Data to use section start

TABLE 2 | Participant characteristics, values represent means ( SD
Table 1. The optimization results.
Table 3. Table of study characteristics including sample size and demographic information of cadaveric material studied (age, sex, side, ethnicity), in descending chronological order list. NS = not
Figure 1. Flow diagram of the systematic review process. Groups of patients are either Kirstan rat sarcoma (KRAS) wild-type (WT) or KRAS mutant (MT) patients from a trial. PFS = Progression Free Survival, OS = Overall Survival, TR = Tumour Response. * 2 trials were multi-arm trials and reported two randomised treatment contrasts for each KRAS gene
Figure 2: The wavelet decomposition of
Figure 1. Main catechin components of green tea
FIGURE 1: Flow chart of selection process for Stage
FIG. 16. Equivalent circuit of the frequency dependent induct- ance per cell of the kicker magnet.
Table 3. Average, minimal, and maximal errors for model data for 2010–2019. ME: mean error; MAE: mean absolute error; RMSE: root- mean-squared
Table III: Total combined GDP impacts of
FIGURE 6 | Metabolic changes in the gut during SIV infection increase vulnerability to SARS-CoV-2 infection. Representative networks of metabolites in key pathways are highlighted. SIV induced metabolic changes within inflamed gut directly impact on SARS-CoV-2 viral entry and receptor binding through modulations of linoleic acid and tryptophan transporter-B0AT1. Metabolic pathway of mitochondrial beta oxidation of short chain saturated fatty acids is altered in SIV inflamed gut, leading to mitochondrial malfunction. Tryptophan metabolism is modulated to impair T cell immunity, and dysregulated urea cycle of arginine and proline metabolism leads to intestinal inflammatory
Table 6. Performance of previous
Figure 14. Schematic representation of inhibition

Data to use section end

● **What you will do**:
Please copy out each line of the data in which the word "characteristics" occurs.

● **Answer section**:
TABLE 2 | Participant characteristics, values represent means ( SD
Table 3. Table of study characteristics including sample size and demographic information of cadaveric material studied (age, sex, side, ethnicity), in descending chronological order list. NS = not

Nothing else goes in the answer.